Python or R? Not a Question Anymore

3 minute read

Published:

Hong Kong shares a land border with Mainland China, featuring nine major land-based control points. Most drivers in the two sides, however, do not attempt to cross the border, partly due to insurance complexity over the two jurisdictions. There is a much more important reason: Hong Kong uses left-hand traffic, following U.K., while Mainland uses right-hand traffic, as in most continental countries. Faint-hearted drivers can easily get confused over the other side. Almost 30 years after Hong Kong’s return, this misalignment remains and no one attempted any change. A solution is foreseeable, though. Once driving becomes fully autonomous, which side the steer wheel is mounted is irrelevant. AI does not sit on the left or right.

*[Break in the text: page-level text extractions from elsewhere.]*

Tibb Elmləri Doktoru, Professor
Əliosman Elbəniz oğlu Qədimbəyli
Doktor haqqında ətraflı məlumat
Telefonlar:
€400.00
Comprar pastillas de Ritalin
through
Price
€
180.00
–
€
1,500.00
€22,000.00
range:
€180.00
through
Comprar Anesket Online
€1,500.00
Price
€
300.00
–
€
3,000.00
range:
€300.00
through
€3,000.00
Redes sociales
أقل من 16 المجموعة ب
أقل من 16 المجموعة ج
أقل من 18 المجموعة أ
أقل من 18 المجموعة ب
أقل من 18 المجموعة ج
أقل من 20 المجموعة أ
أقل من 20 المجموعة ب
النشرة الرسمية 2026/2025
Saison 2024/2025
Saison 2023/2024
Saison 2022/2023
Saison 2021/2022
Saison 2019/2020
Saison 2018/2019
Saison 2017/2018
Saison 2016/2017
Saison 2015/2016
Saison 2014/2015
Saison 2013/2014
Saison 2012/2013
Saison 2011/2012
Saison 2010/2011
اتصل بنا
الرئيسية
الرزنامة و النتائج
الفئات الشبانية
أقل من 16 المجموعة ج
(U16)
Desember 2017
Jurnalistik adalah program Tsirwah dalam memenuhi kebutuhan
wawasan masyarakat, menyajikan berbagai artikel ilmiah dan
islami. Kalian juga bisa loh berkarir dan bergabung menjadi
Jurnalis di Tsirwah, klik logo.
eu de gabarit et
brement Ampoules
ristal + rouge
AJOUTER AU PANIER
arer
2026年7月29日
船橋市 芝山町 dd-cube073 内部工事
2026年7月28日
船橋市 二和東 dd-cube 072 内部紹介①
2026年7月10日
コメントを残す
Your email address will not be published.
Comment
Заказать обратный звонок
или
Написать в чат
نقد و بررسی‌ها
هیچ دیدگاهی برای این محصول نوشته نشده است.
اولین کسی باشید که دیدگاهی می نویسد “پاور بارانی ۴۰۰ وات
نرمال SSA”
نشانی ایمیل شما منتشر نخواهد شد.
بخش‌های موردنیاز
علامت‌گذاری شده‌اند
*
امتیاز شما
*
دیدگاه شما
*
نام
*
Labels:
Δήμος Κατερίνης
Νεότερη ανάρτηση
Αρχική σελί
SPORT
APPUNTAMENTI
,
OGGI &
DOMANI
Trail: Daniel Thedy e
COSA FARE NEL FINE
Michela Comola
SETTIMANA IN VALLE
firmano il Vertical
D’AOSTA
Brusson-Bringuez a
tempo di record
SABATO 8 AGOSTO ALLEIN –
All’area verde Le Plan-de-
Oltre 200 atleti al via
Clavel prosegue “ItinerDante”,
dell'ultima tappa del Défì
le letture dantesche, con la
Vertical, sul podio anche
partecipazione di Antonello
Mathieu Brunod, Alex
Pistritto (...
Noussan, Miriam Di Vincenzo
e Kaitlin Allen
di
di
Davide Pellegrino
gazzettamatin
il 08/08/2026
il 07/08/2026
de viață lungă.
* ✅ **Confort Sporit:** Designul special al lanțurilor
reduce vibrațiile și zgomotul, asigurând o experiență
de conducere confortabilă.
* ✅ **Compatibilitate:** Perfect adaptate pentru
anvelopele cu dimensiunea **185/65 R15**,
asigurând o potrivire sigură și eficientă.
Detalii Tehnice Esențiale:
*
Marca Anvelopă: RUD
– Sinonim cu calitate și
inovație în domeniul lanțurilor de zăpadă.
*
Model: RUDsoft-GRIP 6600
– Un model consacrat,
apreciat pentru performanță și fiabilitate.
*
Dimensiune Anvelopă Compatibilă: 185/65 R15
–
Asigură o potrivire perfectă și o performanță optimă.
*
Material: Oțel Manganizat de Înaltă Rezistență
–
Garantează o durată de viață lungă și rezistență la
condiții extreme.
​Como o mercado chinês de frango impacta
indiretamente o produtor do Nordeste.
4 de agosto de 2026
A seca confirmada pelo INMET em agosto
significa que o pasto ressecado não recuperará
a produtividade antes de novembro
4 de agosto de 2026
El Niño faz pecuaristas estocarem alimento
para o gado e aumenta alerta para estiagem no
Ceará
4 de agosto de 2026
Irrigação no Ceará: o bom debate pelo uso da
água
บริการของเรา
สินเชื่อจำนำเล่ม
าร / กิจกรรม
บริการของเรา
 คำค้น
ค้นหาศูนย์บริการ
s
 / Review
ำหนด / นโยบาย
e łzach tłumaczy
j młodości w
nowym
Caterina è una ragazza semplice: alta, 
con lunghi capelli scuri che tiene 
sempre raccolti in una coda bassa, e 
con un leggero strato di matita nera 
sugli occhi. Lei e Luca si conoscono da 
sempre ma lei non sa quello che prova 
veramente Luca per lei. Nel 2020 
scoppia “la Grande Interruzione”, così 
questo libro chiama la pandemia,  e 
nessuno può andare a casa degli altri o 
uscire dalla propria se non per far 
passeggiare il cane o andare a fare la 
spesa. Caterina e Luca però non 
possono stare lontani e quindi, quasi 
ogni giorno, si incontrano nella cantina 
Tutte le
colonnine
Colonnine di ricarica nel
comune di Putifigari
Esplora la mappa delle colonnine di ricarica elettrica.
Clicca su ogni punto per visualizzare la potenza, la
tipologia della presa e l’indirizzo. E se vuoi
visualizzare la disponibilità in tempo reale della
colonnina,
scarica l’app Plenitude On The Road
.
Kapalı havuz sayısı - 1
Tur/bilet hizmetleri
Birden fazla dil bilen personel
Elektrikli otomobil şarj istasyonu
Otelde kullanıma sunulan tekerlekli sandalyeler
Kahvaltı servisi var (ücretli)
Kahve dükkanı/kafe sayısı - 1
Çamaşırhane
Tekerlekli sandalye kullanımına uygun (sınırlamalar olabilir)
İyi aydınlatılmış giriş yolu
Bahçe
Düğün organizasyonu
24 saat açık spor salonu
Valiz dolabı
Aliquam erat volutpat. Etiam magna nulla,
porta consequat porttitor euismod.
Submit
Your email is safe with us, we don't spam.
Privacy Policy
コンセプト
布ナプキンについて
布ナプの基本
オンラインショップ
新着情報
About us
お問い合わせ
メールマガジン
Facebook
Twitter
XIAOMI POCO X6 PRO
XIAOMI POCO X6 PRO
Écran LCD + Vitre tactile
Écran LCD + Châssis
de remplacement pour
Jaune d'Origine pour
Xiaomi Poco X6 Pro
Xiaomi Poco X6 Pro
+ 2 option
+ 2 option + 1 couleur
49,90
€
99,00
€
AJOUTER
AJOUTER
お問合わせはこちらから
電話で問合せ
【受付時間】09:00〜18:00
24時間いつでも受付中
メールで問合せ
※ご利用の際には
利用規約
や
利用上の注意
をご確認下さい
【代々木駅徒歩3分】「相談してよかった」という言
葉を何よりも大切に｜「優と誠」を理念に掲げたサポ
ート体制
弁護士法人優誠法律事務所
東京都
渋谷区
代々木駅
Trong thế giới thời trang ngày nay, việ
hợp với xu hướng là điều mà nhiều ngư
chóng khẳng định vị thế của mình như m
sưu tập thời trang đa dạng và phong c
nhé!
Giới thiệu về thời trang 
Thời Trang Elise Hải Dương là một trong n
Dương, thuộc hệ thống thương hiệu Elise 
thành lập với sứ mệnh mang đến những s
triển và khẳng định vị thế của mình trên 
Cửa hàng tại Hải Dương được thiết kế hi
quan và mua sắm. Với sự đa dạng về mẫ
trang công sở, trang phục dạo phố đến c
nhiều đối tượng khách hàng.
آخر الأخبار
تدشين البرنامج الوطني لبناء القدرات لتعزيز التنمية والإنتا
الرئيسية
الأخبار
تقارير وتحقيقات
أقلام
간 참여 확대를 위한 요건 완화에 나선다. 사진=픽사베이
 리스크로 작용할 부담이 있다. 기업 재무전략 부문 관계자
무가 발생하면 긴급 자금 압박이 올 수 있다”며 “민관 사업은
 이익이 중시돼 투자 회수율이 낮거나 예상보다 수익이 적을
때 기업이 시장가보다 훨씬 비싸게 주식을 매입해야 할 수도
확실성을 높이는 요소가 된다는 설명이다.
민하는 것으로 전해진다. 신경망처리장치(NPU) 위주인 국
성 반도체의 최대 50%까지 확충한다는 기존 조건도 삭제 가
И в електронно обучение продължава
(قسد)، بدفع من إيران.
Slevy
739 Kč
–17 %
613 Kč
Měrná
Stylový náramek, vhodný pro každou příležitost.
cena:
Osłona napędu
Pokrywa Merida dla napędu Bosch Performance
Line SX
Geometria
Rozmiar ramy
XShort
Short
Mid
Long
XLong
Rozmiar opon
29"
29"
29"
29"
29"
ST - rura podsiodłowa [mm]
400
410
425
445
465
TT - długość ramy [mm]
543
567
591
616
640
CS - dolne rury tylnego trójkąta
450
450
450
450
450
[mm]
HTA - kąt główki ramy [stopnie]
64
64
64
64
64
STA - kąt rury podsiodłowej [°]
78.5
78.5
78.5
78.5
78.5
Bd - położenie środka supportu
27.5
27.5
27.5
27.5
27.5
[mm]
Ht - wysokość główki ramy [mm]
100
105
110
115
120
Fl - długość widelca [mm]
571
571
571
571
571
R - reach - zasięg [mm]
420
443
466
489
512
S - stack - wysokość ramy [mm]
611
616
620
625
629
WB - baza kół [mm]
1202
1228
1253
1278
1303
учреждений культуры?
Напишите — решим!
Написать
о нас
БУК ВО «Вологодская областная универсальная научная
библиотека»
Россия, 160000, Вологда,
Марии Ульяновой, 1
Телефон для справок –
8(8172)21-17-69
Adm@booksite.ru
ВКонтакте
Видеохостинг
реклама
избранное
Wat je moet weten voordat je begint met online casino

Every few years, I write a post about the battle of computing languages. I have been a 20-year R user, but I decided to convert to Python in 2025 when I revamped my Data Science course. The transition was smooth.

Computing languages are just languages, and Large Language Models excel in languages. That explains why AI capacity demonstrates its strongest performance in coding tasks, now in the agentic mode. With LLMs at our aides, the difference between computing languages blurs. A few days ago, I tested an AI agent translating one of my full-functioning R packages into a Python replica. In 20 minutes, the job was done, and the agent automatically checked that the two packages produced the same numerical results. The efficiency and accuracy were stunning.

I am still a human. As a native R speaker, honestly, I do not utter Python at the same level of proficiency as R. (As an old-style R speaker, I sometimes feel uncomfortable with the tidyverse dialect of R.) Recently, I asked AI to code a demonstration of some new method that I wanted to learn. With too many self-defined classes, I had a hard time to understand the Python version. I then deleted the Python notebook, restarted a new AI conversation, and requested the agent to provide an R version. It turned out that the R version was much easier (for me) to read and comprehend. With some tests and experiments, it helped me grasp the new method well.

It is a fact that R, as a language developed by and for statisticians, does not ride the wave of AI and machine learning tasks such as language processing, image processing, and so on. The most popular framework for deep learning is pytorch, and it is Python-native. A general programming language, Python is capable in various computer science tasks beyond scientific computing.

I predicted in early 2025 that R would be dominated by Python even in data science. Things change in one year. With the rapid advances of vibe coding, people use natural language for their tasks. Though natural language must be translated by AI into a programming language, it is no longer crucial if the programming language is R or Python. That choice should depend on the following considerations:

  • If the human will read the code, what language is the human most comfortable with?
  • The upper-stream and down-stream workflow. For deep neural networks, Python is a better choice; for day-to-day data analysis, R suffices and is more convenient.

Even though I still prefer to teach students in Python, now I do not feel guilty or ashamed to summon my beloved R for my own jobs.

What about MATLAB or STATA? These brothers have no future.